[About this task]
Reproduce every line of text from the rows below word for word, omitting the pictures from your answer.

[Saved entries]
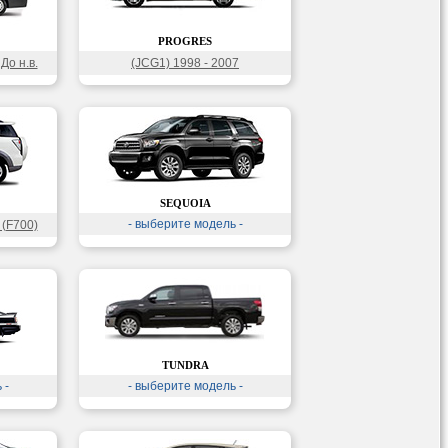
PROGRES
До н.в.
(JCG1) 1998 - 2007
SEQUOIA
- выберите модель -
 (F700)
TUNDRA
 -
- выберите модель -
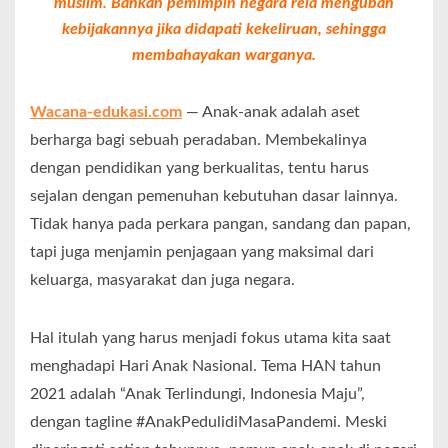
muslim. Bahkan pemimpin negara rela mengubah
kebijakannya jika didapati kekeliruan, sehingga
membahayakan warganya.
Wacana-edukasi.com
— Anak-anak adalah aset
berharga bagi sebuah peradaban. Membekalinya
dengan pendidikan yang berkualitas, tentu harus
sejalan dengan pemenuhan kebutuhan dasar lainnya.
Tidak hanya pada perkara pangan, sandang dan papan,
tapi juga menjamin penjagaan yang maksimal dari
keluarga, masyarakat dan juga negara.
Hal itulah yang harus menjadi fokus utama kita saat
menghadapi Hari Anak Nasional. Tema HAN tahun
2021 adalah “Anak Terlindungi, Indonesia Maju”,
dengan tagline #AnakPedulidiMasaPandemi. Meski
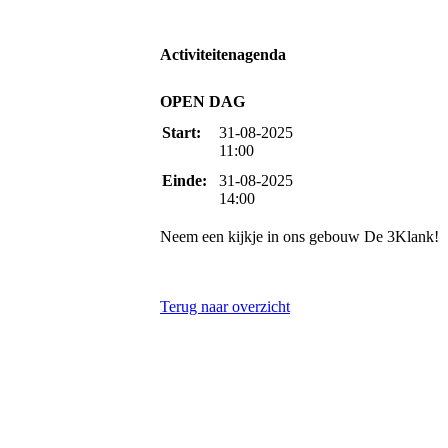
Activiteitenagenda
OPEN DAG
Start:
31-08-2025
11:00
Einde:
31-08-2025
14:00
Neem een kijkje in ons gebouw De 3Klank!
Terug naar overzicht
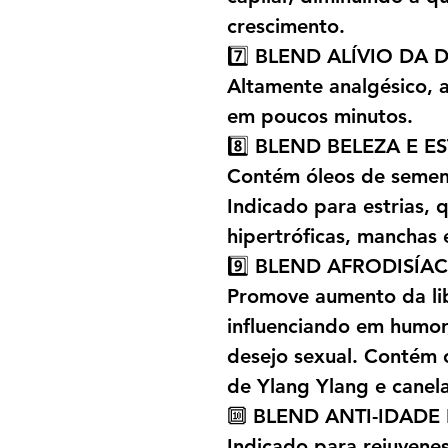
crescimento.
7️⃣ BLEND ALÍVIO DA 
Altamente analgésico, an
em poucos minutos.
8️⃣ BLEND BELEZA E E
Contém óleos de semen
Indicado para estrias, q
hipertróficas, manchas e
9️⃣ BLEND AFRODISÍA
Promove aumento da li
influenciando em humor
desejo sexual. Contém 
de Ylang Ylang e canela
🔟 BLEND ANTI-IDADE
Indicado para rejuvenes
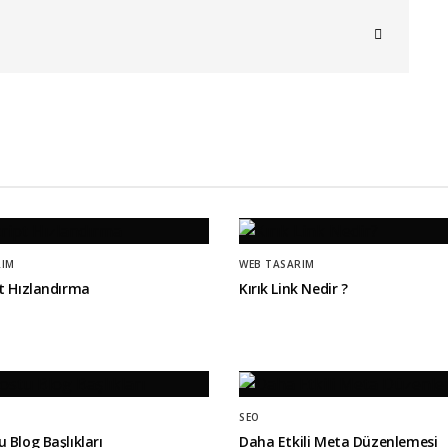
RIM
WEB TASARIM
pt Hızlandırma
Kırık Link Nedir ?
SEO
 Blog Başlıkları
Daha Etkili Meta Düzenlemesi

[Answer below]
PROGRES
До н.в.
(JCG1) 1998 - 2007
SEQUOIA
- выберите модель -
 (F700)
TUNDRA
 -
- выберите модель -
muslim. Bahkan pemimpin negara rela mengubah
kebijakannya jika didapati kekeliruan, sehingga
membahayakan warganya.
Wacana-edukasi.com
— Anak-anak adalah aset
berharga bagi sebuah peradaban. Membekalinya
dengan pendidikan yang berkualitas, tentu harus
sejalan dengan pemenuhan kebutuhan dasar lainnya.
Tidak hanya pada perkara pangan, sandang dan papan,
tapi juga menjamin penjagaan yang maksimal dari
keluarga, masyarakat dan juga negara.
Hal itulah yang harus menjadi fokus utama kita saat
menghadapi Hari Anak Nasional. Tema HAN tahun
2021 adalah “Anak Terlindungi, Indonesia Maju”,
dengan tagline #AnakPedulidiMasaPandemi. Meski
Activiteitenagenda
OPEN DAG
Start:
31-08-2025
11:00
Einde:
31-08-2025
14:00
Neem een kijkje in ons gebouw De 3Klank!
Terug naar overzicht
crescimento.
7️⃣ BLEND ALÍVIO DA 
Altamente analgésico, an
em poucos minutos.
8️⃣ BLEND BELEZA E E
Contém óleos de semen
Indicado para estrias, q
hipertróficas, manchas e
9️⃣ BLEND AFRODISÍA
Promove aumento da li
influenciando em humor
desejo sexual. Contém 
de Ylang Ylang e canela
🔟 BLEND ANTI-IDADE
Indicado para rejuvenes
RIM
WEB TASARIM
pt Hızlandırma
Kırık Link Nedir ?
SEO
 Blog Başlıkları
Daha Etkili Meta Düzenlemesi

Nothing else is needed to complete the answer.